Su Yen sah die Veränderung in der Stimmung der Soldaten, lächelte und fuhr fort.
„Die Blutflüsterer schüchtern alle mit ihrer Macht ein. Aber jetzt haben wir etwas, um dieser Macht entgegenzuwirken.“ Seine Stimme wurde eine Oktave höher, als er mit der Hand winkte.
Wusch!
Auf einmal tauchten Tausende von Rüstungen auf dem Boden auf.
Als die Soldaten die Tausenden von Rüstungen aus dem Nichts erscheinen sahen, waren sie für einen Moment schockiert, bevor sie sich wieder fassten.
An ihren skeptischen Blicken erkannte Su Yen, was in den Köpfen der Soldaten vorging.
„Das ist etwas anderes als die gewöhnlichen Metallknochenkonstrukte. Das sind braune Rüstungskonstrukte, die es nur im Su-Clan gibt.“
Braune Rüstungskonstrukte?
Sie waren fassungslos, und allen stockte der Atem.
Würde ihnen das gegen den Blutflüsterer helfen?
„Jetzt sucht euch eine aus und zieht sie an“, befahl er.
Sofort stürmten die Soldaten herbei, um sich eine Rüstung auszusuchen, mit einer Mischung aus Neugier und Vorfreude in den Gesichtern.
An der Seite sahen Su Ming, Ältester Feng und Ältester Jie Su Yen mit einem zufriedenen Lächeln an.
„Was! Das ist anders!“, rief ein Soldat erschrocken.
„Ja! Wir brauchen unser Blut-Qi nicht, um sie anzutreiben.“
„Was ist dieser Stein auf ihrer Brust?“, fragte ein anderer Soldat.
„Das ist ein Geiststein. Ihr müsst euch der Energie des Geiststeins bewusst sein. Greift nicht wahllos an. Wenn der Geiststein erschöpft ist, wird er zum Metallknochenkonstrukt. Versteht ihr?“
„Ja!!“ riefen die Soldaten aufgeregt und voller Vorfreude.
Ihre Hände juckten bereits vor Kampfeslust. „Damit könnt ihr gegen einen Krieger der frühen Qi-Verfeinerung kämpfen.“
„Außerdem habe ich gehört, dass der Blutflüsterer unsterblich ist und nicht sterben kann“, spottete Su Yen.
„Wenn ihr sie tötet, schneidet sie in Stücke, verbrennt sie und verstreut ihre Überreste überall“, sagte Su Yen.
„Ist das klar?“
„Ja!!“ Die Soldaten antworteten mit kochendem Blut.
„Gut.“ Er lächelte und drehte sich um.
Schnell bewegten sich die Soldaten mit neuer Kraft, da sie es kaum erwarten konnten, gegen den Blutflüsterer zu kämpfen.
Unterwegs hatten sich die Soldaten in verschiedene kleinere Gruppen aufgeteilt. Jede Gruppe bestand aus fünfzig Soldaten und wurde von einem Krieger der mittleren Körperbau-Stufe angeführt.

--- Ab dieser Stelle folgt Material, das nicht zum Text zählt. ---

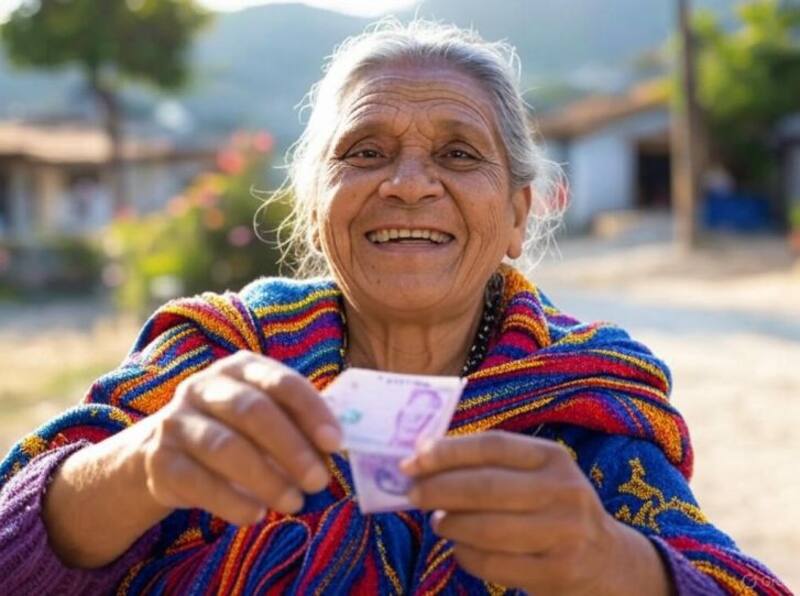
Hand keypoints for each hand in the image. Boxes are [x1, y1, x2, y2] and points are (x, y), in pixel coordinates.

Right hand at [139, 350, 341, 525]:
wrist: (161, 452)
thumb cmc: (233, 430)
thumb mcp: (264, 417)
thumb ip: (297, 424)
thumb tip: (337, 450)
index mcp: (240, 367)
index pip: (281, 382)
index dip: (311, 411)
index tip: (336, 443)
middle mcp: (204, 386)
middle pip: (252, 411)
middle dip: (290, 448)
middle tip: (319, 480)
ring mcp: (177, 421)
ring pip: (224, 447)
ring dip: (265, 479)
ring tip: (293, 502)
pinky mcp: (160, 460)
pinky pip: (197, 482)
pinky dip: (231, 501)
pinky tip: (256, 515)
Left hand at [400, 431, 668, 595]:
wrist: (607, 561)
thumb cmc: (552, 508)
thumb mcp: (536, 475)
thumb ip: (490, 464)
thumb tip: (422, 456)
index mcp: (553, 458)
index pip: (493, 446)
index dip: (448, 452)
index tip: (412, 460)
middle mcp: (564, 491)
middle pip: (486, 487)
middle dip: (440, 489)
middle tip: (413, 493)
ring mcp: (564, 534)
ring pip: (487, 529)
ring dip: (451, 525)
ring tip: (438, 522)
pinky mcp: (557, 572)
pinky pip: (495, 564)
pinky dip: (467, 556)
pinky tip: (460, 548)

Direkt vor den Toren des Dorfes Longying blieb eine Gruppe von Männern mit blutigen, weinenden Masken vor den Soldaten des Su-Clans stehen.
Als sie den Blutflüsterer erblickten, hielten die Soldaten inne und hielten den Atem an, die Spannung war mit Händen zu greifen.